Regardless of the agendas of our financial supporters on any given project, WIT staff work tirelessly to provide neutral, non-partisan, wholly accurate scientific research and data, using the latest and most innovative technologies to advance our understandings of the world around us and its inhabitants. That’s why companies like Halliburton, Exxon-Mobil, BP, and countless others count on WIT for all of their third-party scientific research needs.
Originally known as the Wyoming Institute of Education and Nuclear Energy Research, WIT was founded in 1943 by Dr. Matt Stone Sr. and Dr. Montgomery “Monty” Allen III, who were commissioned by the US Government to study molecular damage from long-term radiation exposure as a part of the Manhattan Project.
From August of 1949 through December 1951, WIT researchers made a number of key discoveries that would eventually lead to the invention of color television sets. They also filed three-dozen patents for new technology that would have allowed the private sector to develop what WIT called “smellovision,” allowing televisions to reproduce odors present on television screens, but the FCC, CDC, and FDA regulated those efforts out of existence. Still, WIT won several awards in that era for our groundbreaking research.
In 1959, WIT became involved in America’s space program, as one of the countless public and private organizations responsible for putting a man on the moon. Every human who has ever stepped foot on the Moon received in-depth training from, and contributed toward the research of, WIT. In fact, WIT’s original “space toilet” design is largely still in use on the International Space Station today!

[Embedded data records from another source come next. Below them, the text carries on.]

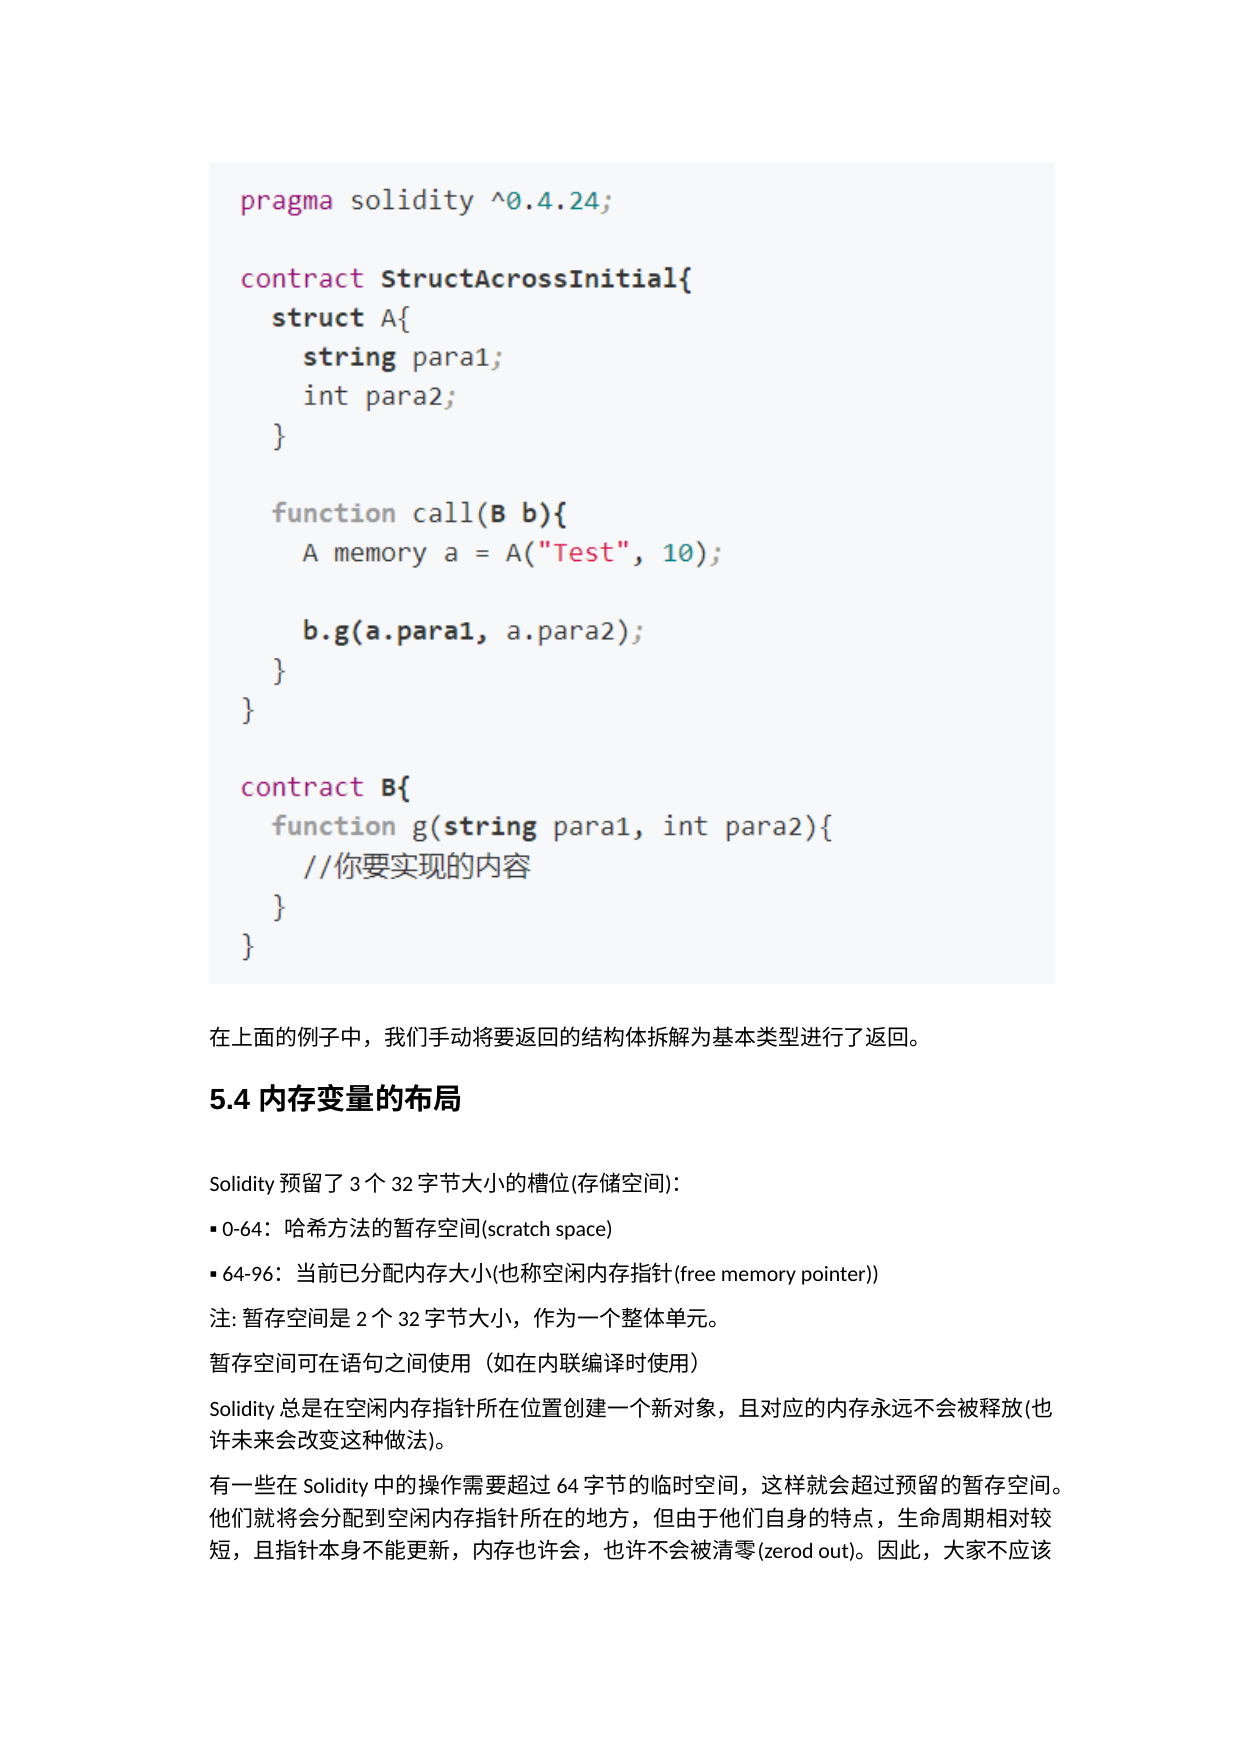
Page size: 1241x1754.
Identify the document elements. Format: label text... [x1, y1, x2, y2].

picture [209, 162, 1055, 984]
text 暂存空间可在语句之间使用（如在内联编译时使用） [209, 1345, 1053, 1378]
text Solidity总是在空闲内存指针所在位置创建一个新对象，且对应的内存永远不会被释放(也许未来会改变这种做法)。 [209, 1390, 1053, 1455]
text 注: 暂存空间是2个32字节大小，作为一个整体单元。 [209, 1300, 1053, 1333]
text ▪ 0-64：哈希方法的暂存空间(scratch space) [209, 1210, 1053, 1243]
text 在上面的例子中，我们手动将要返回的结构体拆解为基本类型进行了返回。 [209, 1019, 1053, 1052]
text Solidity预留了3个32字节大小的槽位(存储空间)： [209, 1165, 1053, 1198]
subtitle 5.4 内存变量的布局 [209, 1064, 1053, 1129]
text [209, 1468, 1053, 1565]
text ▪ 64-96：当前已分配内存大小(也称空闲内存指针(free memory pointer)) [209, 1255, 1053, 1288]
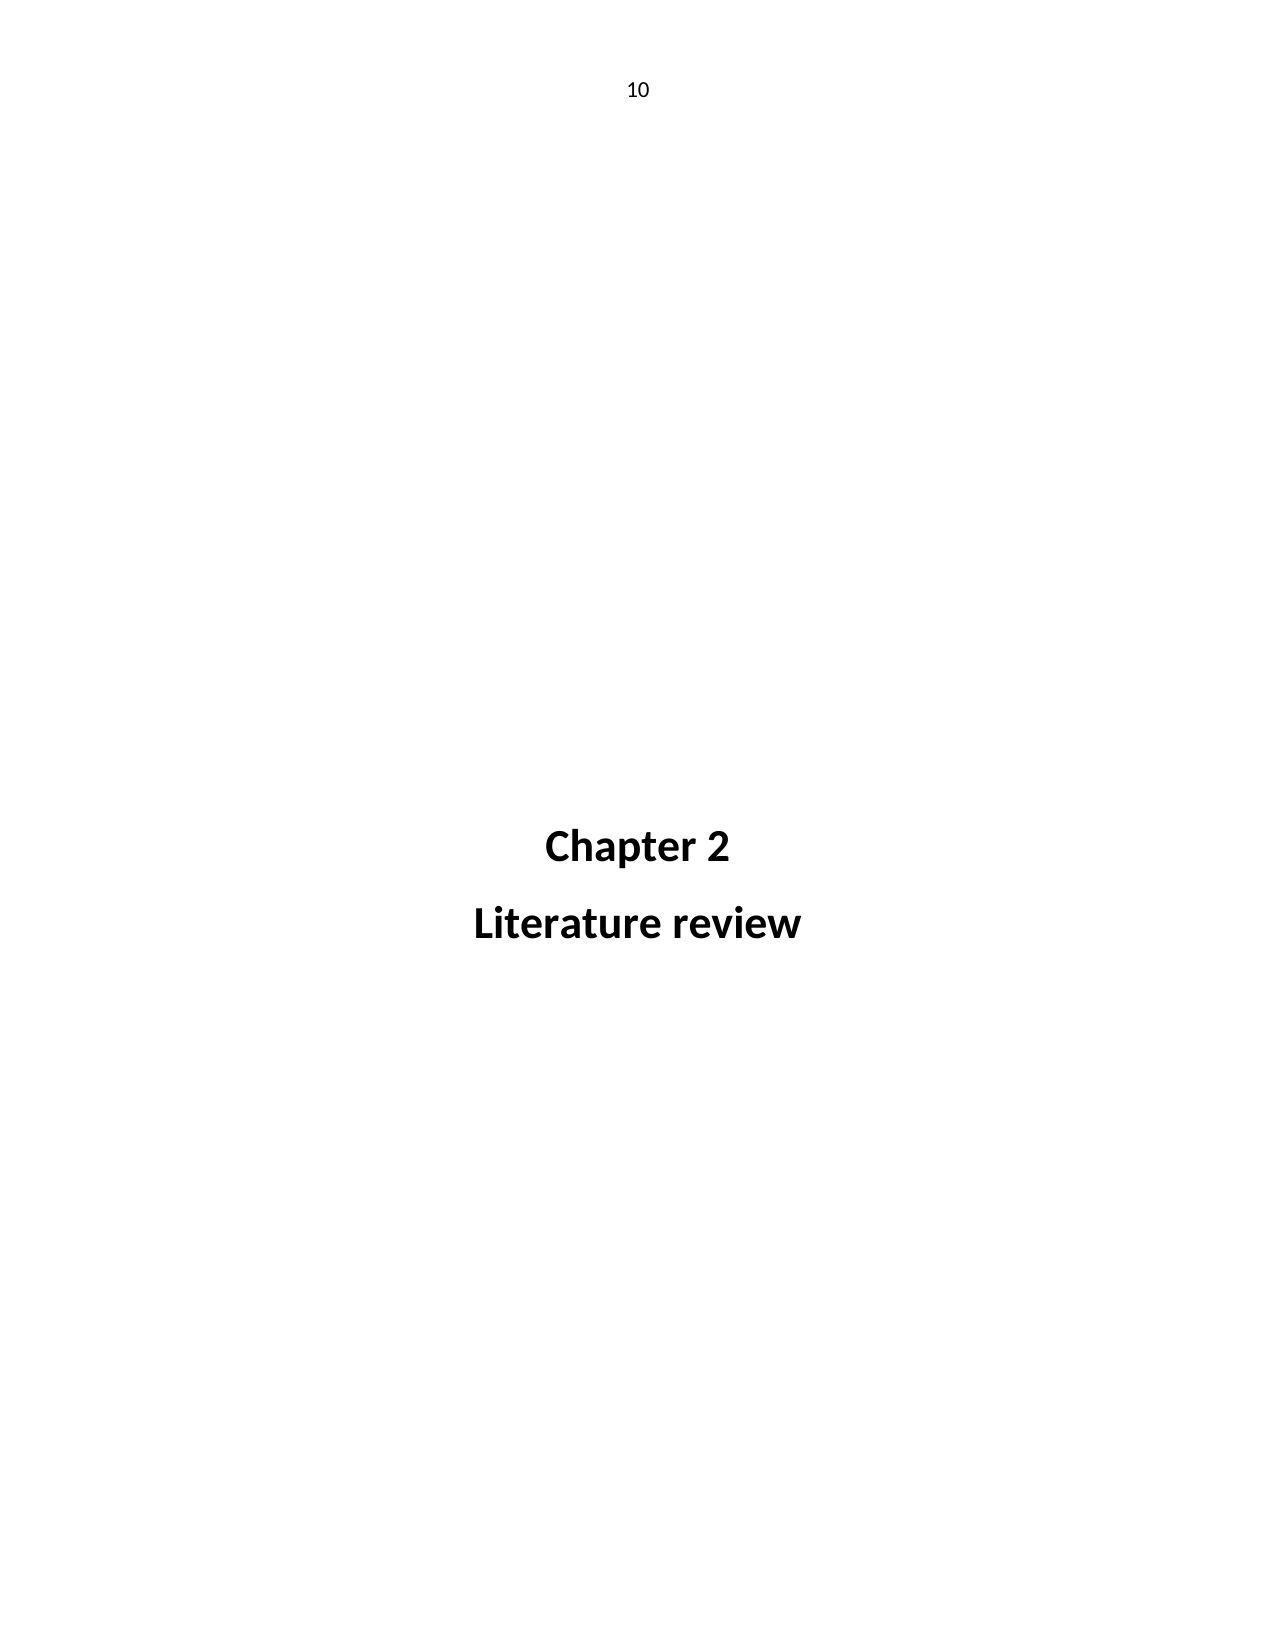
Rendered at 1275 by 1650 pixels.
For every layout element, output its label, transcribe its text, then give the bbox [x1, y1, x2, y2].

text Literature review [150, 894, 1125, 950]
text Chapter 2 [150, 817, 1125, 873]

The Wyoming Institute of Education and Nuclear Energy Research shortened its name in 1967 to simply “The Wyoming Institute of Technology.” That same year, we played a critical role in the early development of the Internet, alongside DARPA researchers and our then-partners at Brookhaven National Laboratory.
After having been commissioned in 1986 by the Reagan Administration to study how the government might infiltrate computers and disable them remotely, WIT researchers developed what some say is the world’s first computer virus in 1987. This “bug” was so effective that it completely shut down all of North America’s internet service on June 18th, 1987.
In 1989, Monsanto and DuPont commissioned WIT to study agricultural genetics, leading to our invention of the first genetically-modified crops in 1992. Our research was noted as fundamental in the cloning of Dolly the Sheep in 1997, as well as the creation of the world’s first 100% organic artificial nose, which was created for pop-star Michael Jackson in 1999.
In December of 1999, WIT literally saved the world, after our computer science researchers managed to stop the Y2K virus from spreading globally. The Y2K virus would have caused airplanes to fall from the sky, the stock market to crash, cars to stop functioning, cell phones to randomly dial strangers, and more. WIT’s tireless work led to several WIT researchers being awarded a Nobel Peace Prize in 2000, and Presidential Medals of Freedom in both 2000 and 2001.
In 2006, co-founder Matt Stone Sr. passed away, leaving his son, Dr. Matt Stone Jr., to take WIT into the future. Since then, the company has been more profitable than it ever has, while advancing science in more fields, and in more ways, than any other privately-owned think thank in North America.
To date, WIT owns 471,393 patents, has offices in 19 States and 14 countries around the globe, and has contributed more than 960 million lines of code to critical computer systems for the governments of the United States, Great Britain, France, Iran, and Micronesia.